Analysing your Strava workouts with Python



Introduction

If you just care about analysing your own Strava data, skip ahead to the next section.

Despite how Nike or Adidas adverts try to convince you, amateur long-distance running is far from the most action-packed sport. In fact, a lot of the time, it’s actually quite boring. While meandering around the countryside and sending all my personal data to Strava, I’ve had a lot of time to think about what possible relationships there might be between different aspects of my runs.

There are some questions I want answered because they might actually be useful to know, like whether I can come up with useful measures of how my fitness has changed over time. But there’s also some things I want to know just for curiosity’s sake, like how often I start running at different times during the day.

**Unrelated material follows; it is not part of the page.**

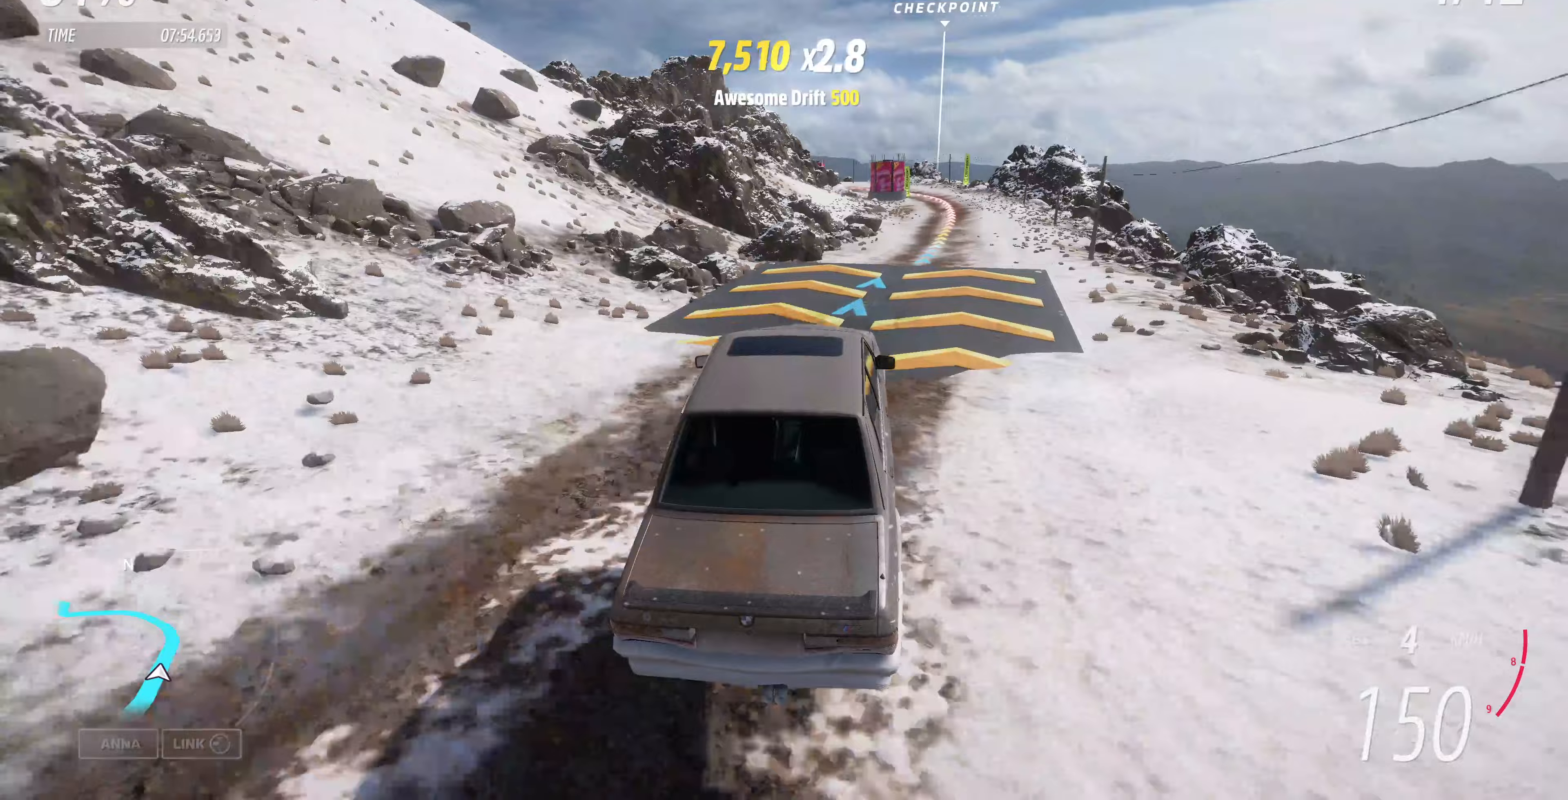
{"buttons": [], "left_stick": "center", "right_stick": "up", "events": [[300, "left_stick", "right"], [467, "left_stick", "center"]]}
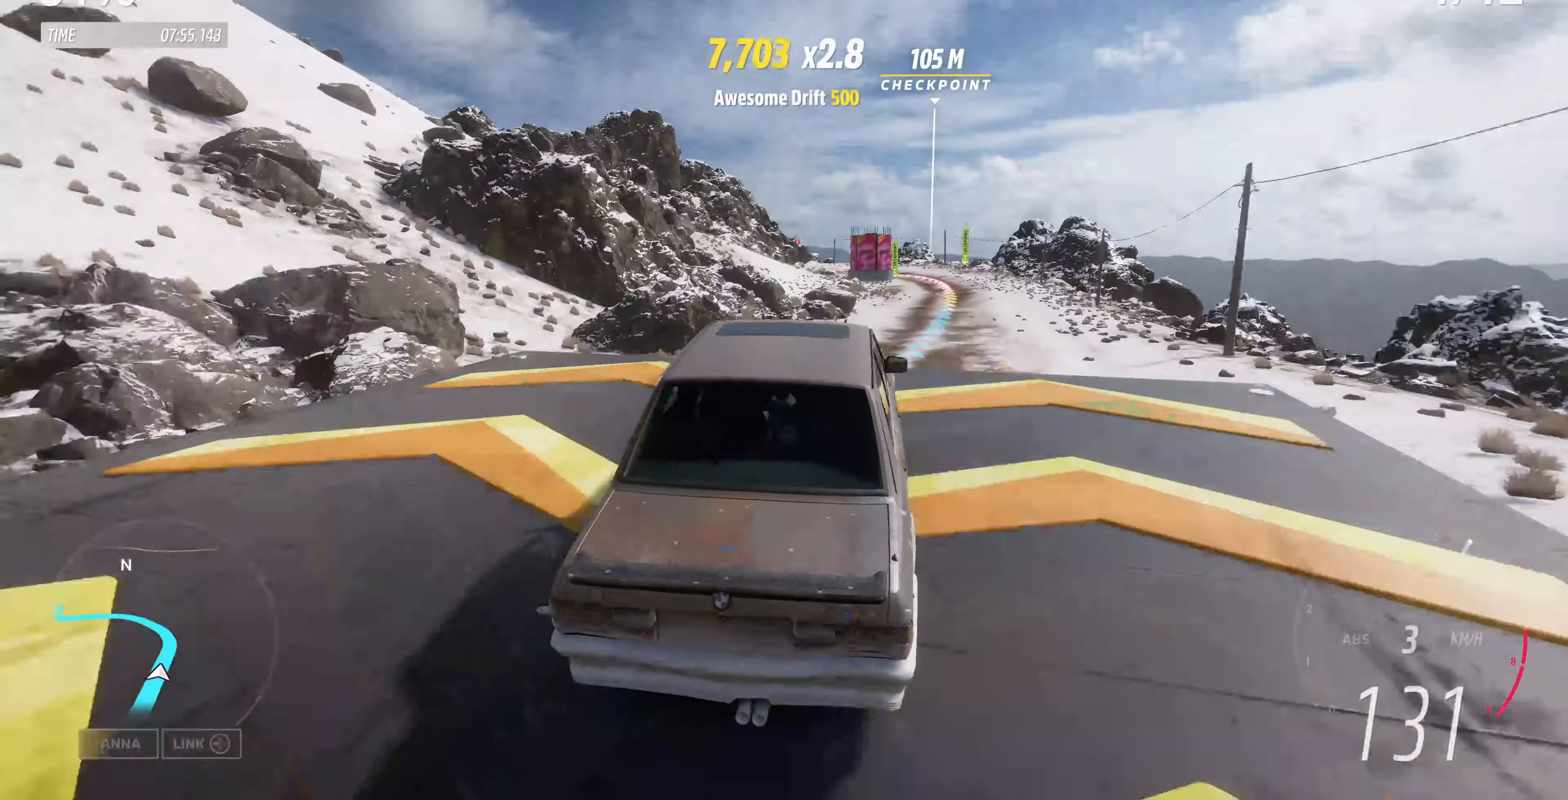
{"buttons": [], "left_stick": "center", "right_stick": "up", "events": []}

I don’t particularly want to spend £54.99 per year for Strava Premium just so that I can answer these questions, but luckily, there are several great open-source tools like strava-offline, pandas and matplotlib which let you do all your own home-grown analysis.

In this post, I’ll walk through how you can get your own Strava data into a Pandas dataframe, ready inspecting with Python. Then I’ll go over how I answered some of my own long-standing questions using different parts of the PyData ecosystem.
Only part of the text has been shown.